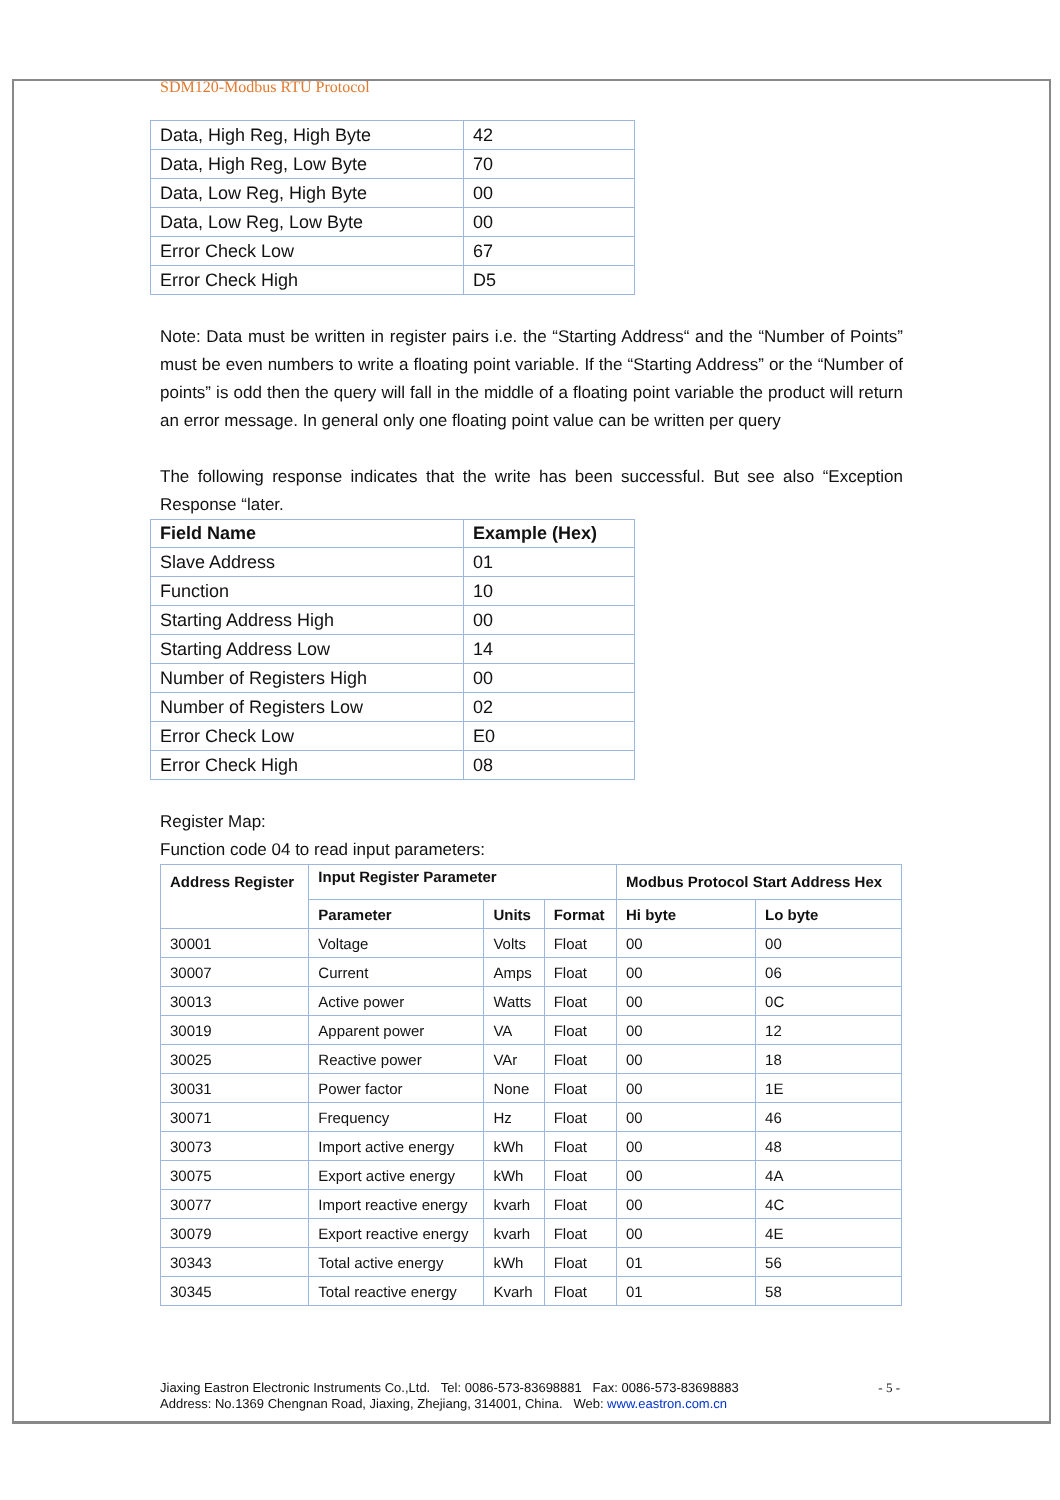SDM120-Modbus RTU Protocol
| Data, High Reg, High Byte | 42 |
| Data, High Reg, Low Byte | 70 |
| Data, Low Reg, High Byte | 00 |
| Data, Low Reg, Low Byte | 00 |
| Error Check Low | 67 |
| Error Check High | D5 |
Note: Data must be written in register pairs i.e. the “Starting Address“ and the “Number of Points” must be even numbers to write a floating point variable. If the “Starting Address” or the “Number of points” is odd then the query will fall in the middle of a floating point variable the product will return an error message. In general only one floating point value can be written per query
The following response indicates that the write has been successful. But see also “Exception Response “later.
| Field Name | Example (Hex) |
| --- | --- |
| Slave Address | 01 |
| Function | 10 |
| Starting Address High | 00 |
| Starting Address Low | 14 |
| Number of Registers High | 00 |
| Number of Registers Low | 02 |
| Error Check Low | E0 |
| Error Check High | 08 |
Register Map:
Function code 04 to read input parameters:
| Address Register | Input Register Parameter | | | Modbus Protocol Start Address Hex | |
| --- | --- | --- | --- | --- | --- |
| | Parameter | Units | Format | Hi byte | Lo byte |
| 30001 | Voltage | Volts | Float | 00 | 00 |
| 30007 | Current | Amps | Float | 00 | 06 |
| 30013 | Active power | Watts | Float | 00 | 0C |
| 30019 | Apparent power | VA | Float | 00 | 12 |
| 30025 | Reactive power | VAr | Float | 00 | 18 |
| 30031 | Power factor | None | Float | 00 | 1E |
| 30071 | Frequency | Hz | Float | 00 | 46 |
| 30073 | Import active energy | kWh | Float | 00 | 48 |
| 30075 | Export active energy | kWh | Float | 00 | 4A |
| 30077 | Import reactive energy | kvarh | Float | 00 | 4C |
| 30079 | Export reactive energy | kvarh | Float | 00 | 4E |
| 30343 | Total active energy | kWh | Float | 01 | 56 |
| 30345 | Total reactive energy | Kvarh | Float | 01 | 58 |
Jiaxing Eastron Electronic Instruments Co.,Ltd. Tel: 0086-573-83698881 Fax: 0086-573-83698883 - 5 -
Address: No.1369 Chengnan Road, Jiaxing, Zhejiang, 314001, China. Web: www.eastron.com.cn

**Your objective:**
Drop the pictures; repeat each entry above exactly.

**Task solution:**
SDM120-Modbus RTU Protocol
| Data, High Reg, High Byte | 42 |
| Data, High Reg, Low Byte | 70 |
| Data, Low Reg, High Byte | 00 |
| Data, Low Reg, Low Byte | 00 |
| Error Check Low | 67 |
| Error Check High | D5 |
Note: Data must be written in register pairs i.e. the “Starting Address“ and the “Number of Points” must be even numbers to write a floating point variable. If the “Starting Address” or the “Number of points” is odd then the query will fall in the middle of a floating point variable the product will return an error message. In general only one floating point value can be written per query
The following response indicates that the write has been successful. But see also “Exception Response “later.
| Field Name | Example (Hex) |
| --- | --- |
| Slave Address | 01 |
| Function | 10 |
| Starting Address High | 00 |
| Starting Address Low | 14 |
| Number of Registers High | 00 |
| Number of Registers Low | 02 |
| Error Check Low | E0 |
| Error Check High | 08 |
Register Map:
Function code 04 to read input parameters:
| Address Register | Input Register Parameter | | | Modbus Protocol Start Address Hex | |
| --- | --- | --- | --- | --- | --- |
| | Parameter | Units | Format | Hi byte | Lo byte |
| 30001 | Voltage | Volts | Float | 00 | 00 |
| 30007 | Current | Amps | Float | 00 | 06 |
| 30013 | Active power | Watts | Float | 00 | 0C |
| 30019 | Apparent power | VA | Float | 00 | 12 |
| 30025 | Reactive power | VAr | Float | 00 | 18 |
| 30031 | Power factor | None | Float | 00 | 1E |
| 30071 | Frequency | Hz | Float | 00 | 46 |
| 30073 | Import active energy | kWh | Float | 00 | 48 |
| 30075 | Export active energy | kWh | Float | 00 | 4A |
| 30077 | Import reactive energy | kvarh | Float | 00 | 4C |
| 30079 | Export reactive energy | kvarh | Float | 00 | 4E |
| 30343 | Total active energy | kWh | Float | 01 | 56 |
| 30345 | Total reactive energy | Kvarh | Float | 01 | 58 |
Jiaxing Eastron Electronic Instruments Co.,Ltd. Tel: 0086-573-83698881 Fax: 0086-573-83698883 - 5 -
Address: No.1369 Chengnan Road, Jiaxing, Zhejiang, 314001, China. Web: www.eastron.com.cn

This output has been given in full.